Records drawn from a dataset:
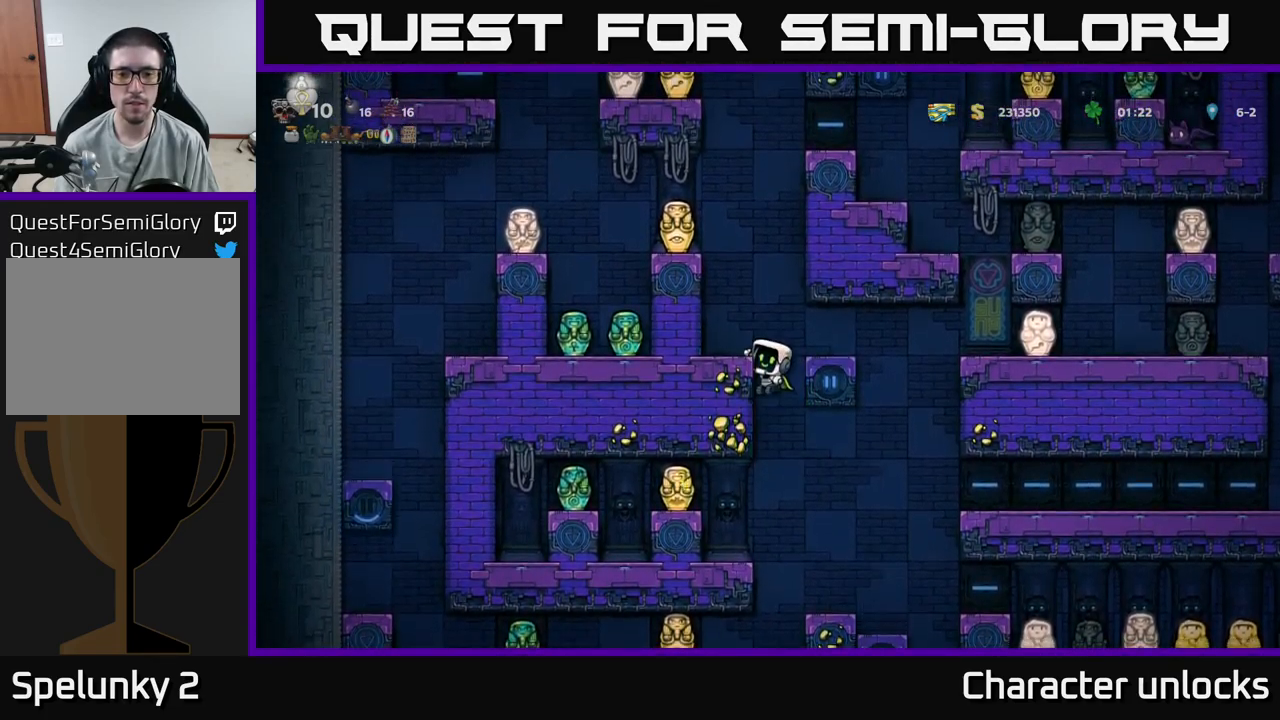
{"buttons": [], "events": [[317, "DPAD_DOWN", "down"], [333, "A", "down"], [433, "DPAD_DOWN", "up"], [450, "A", "up"]]}
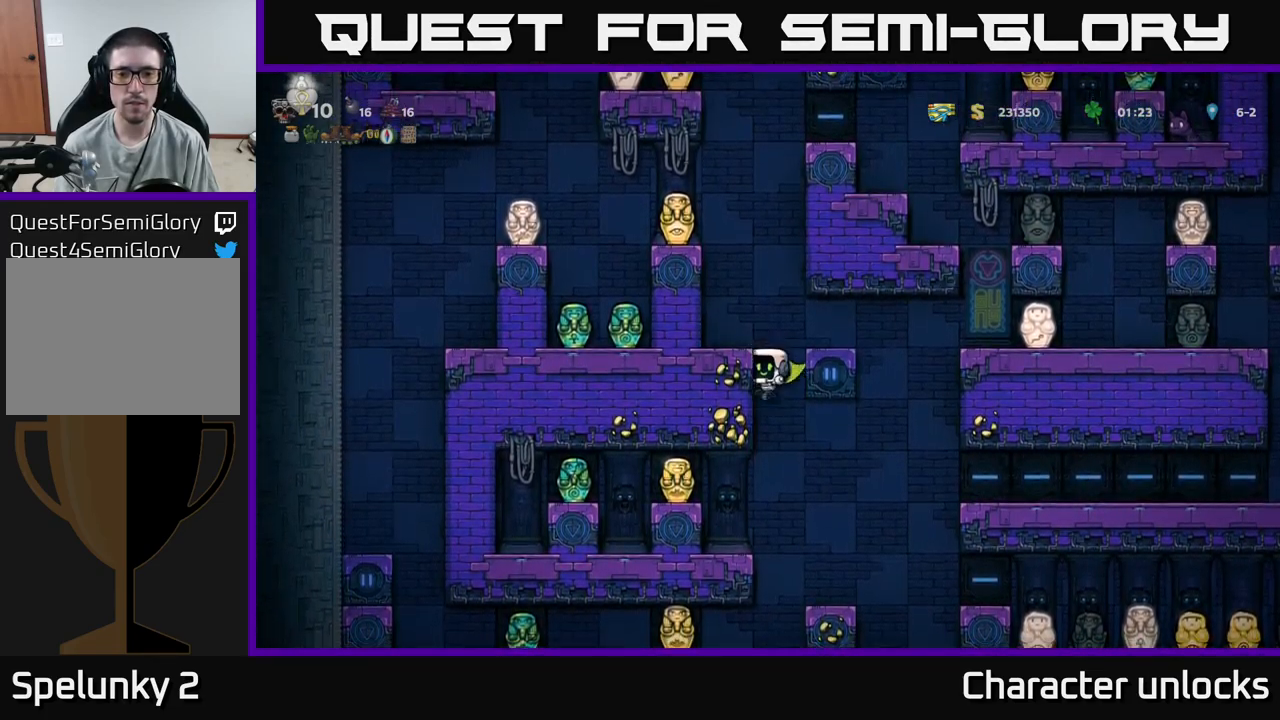
{"buttons": ["A", "DPAD_DOWN"], "events": [[417, "DPAD_DOWN", "down"], [450, "A", "down"]]}
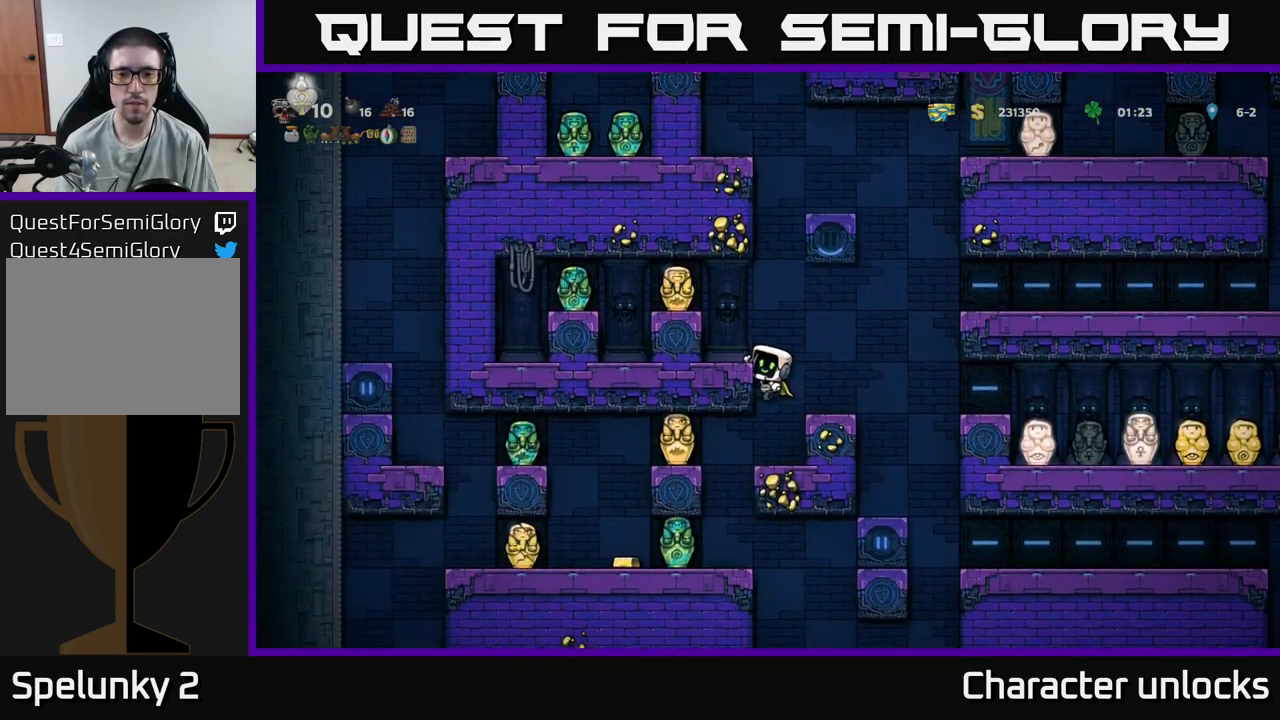
{"buttons": [], "events": [[50, "DPAD_DOWN", "up"], [67, "A", "up"], [367, "DPAD_LEFT", "down"], [450, "DPAD_LEFT", "up"]]}
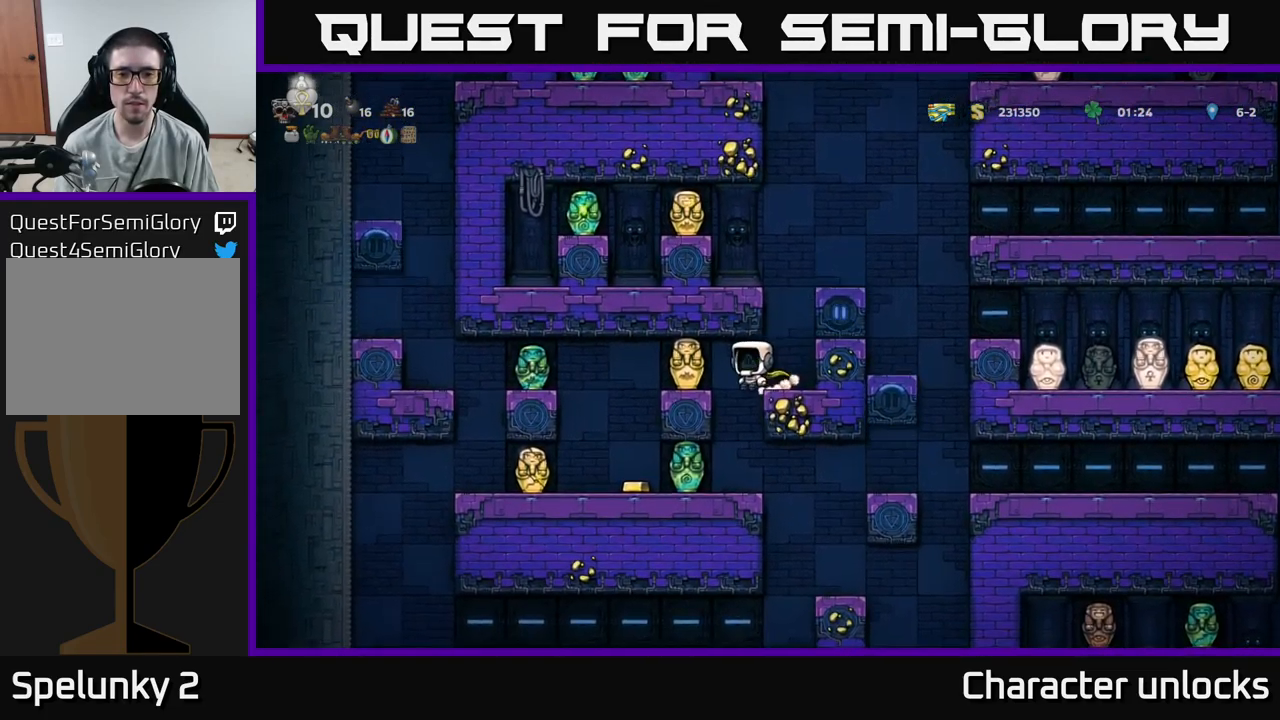
{"buttons": ["DPAD_LEFT"], "events": [[500, "DPAD_LEFT", "down"]]}
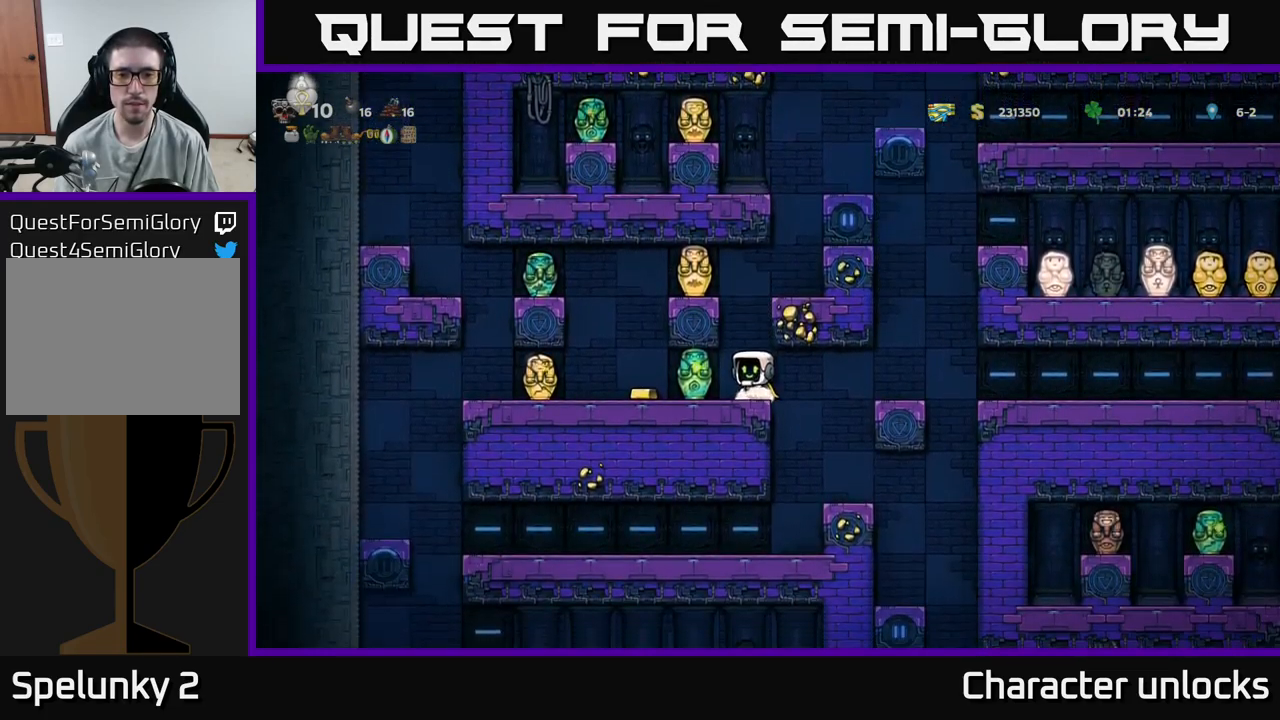
{"buttons": [], "events": [[233, "DPAD_LEFT", "up"], [299, "DPAD_RIGHT", "down"], [499, "DPAD_RIGHT", "up"]]}
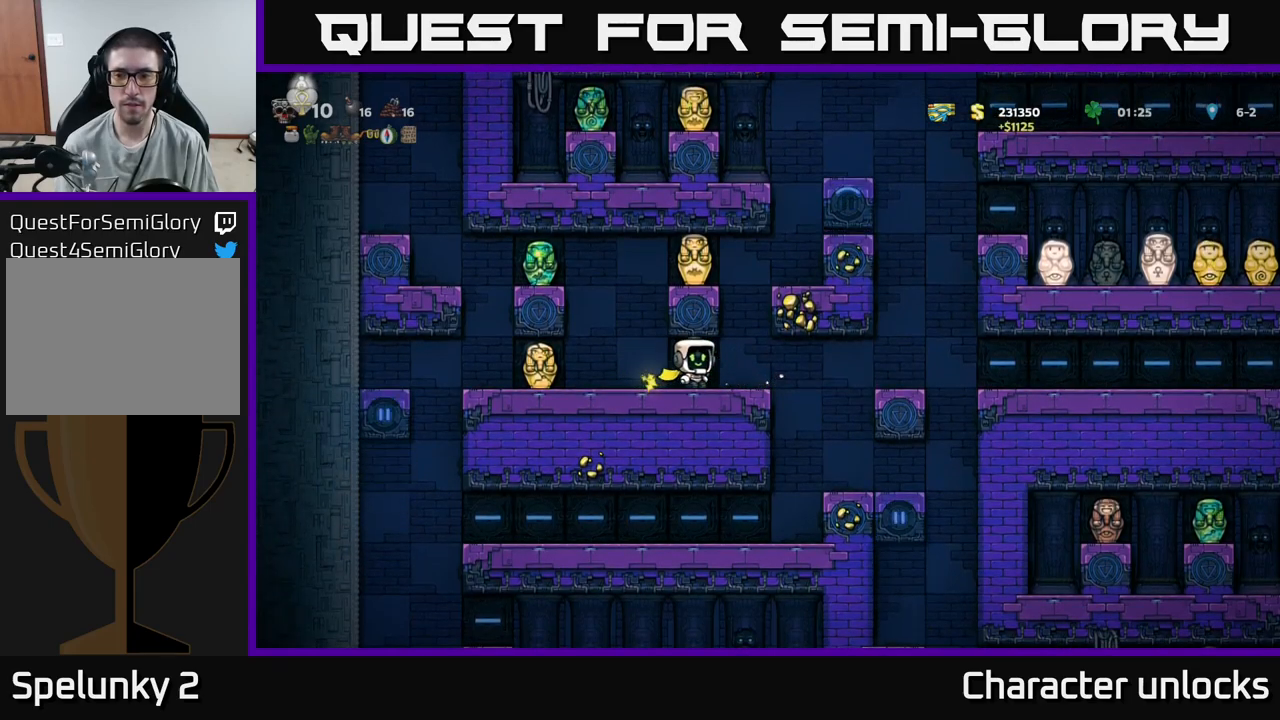
{"buttons": [], "events": [[217, "DPAD_RIGHT", "down"], [350, "DPAD_RIGHT", "up"]]}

Exercise directions: The required output is each record above, reproduced exactly, without its pictures.

Your solution:
{"buttons": [], "events": [[317, "DPAD_DOWN", "down"], [333, "A", "down"], [433, "DPAD_DOWN", "up"], [450, "A", "up"]]}
{"buttons": ["A", "DPAD_DOWN"], "events": [[417, "DPAD_DOWN", "down"], [450, "A", "down"]]}
{"buttons": [], "events": [[50, "DPAD_DOWN", "up"], [67, "A", "up"], [367, "DPAD_LEFT", "down"], [450, "DPAD_LEFT", "up"]]}
{"buttons": ["DPAD_LEFT"], "events": [[500, "DPAD_LEFT", "down"]]}
{"buttons": [], "events": [[233, "DPAD_LEFT", "up"], [299, "DPAD_RIGHT", "down"], [499, "DPAD_RIGHT", "up"]]}
{"buttons": [], "events": [[217, "DPAD_RIGHT", "down"], [350, "DPAD_RIGHT", "up"]]}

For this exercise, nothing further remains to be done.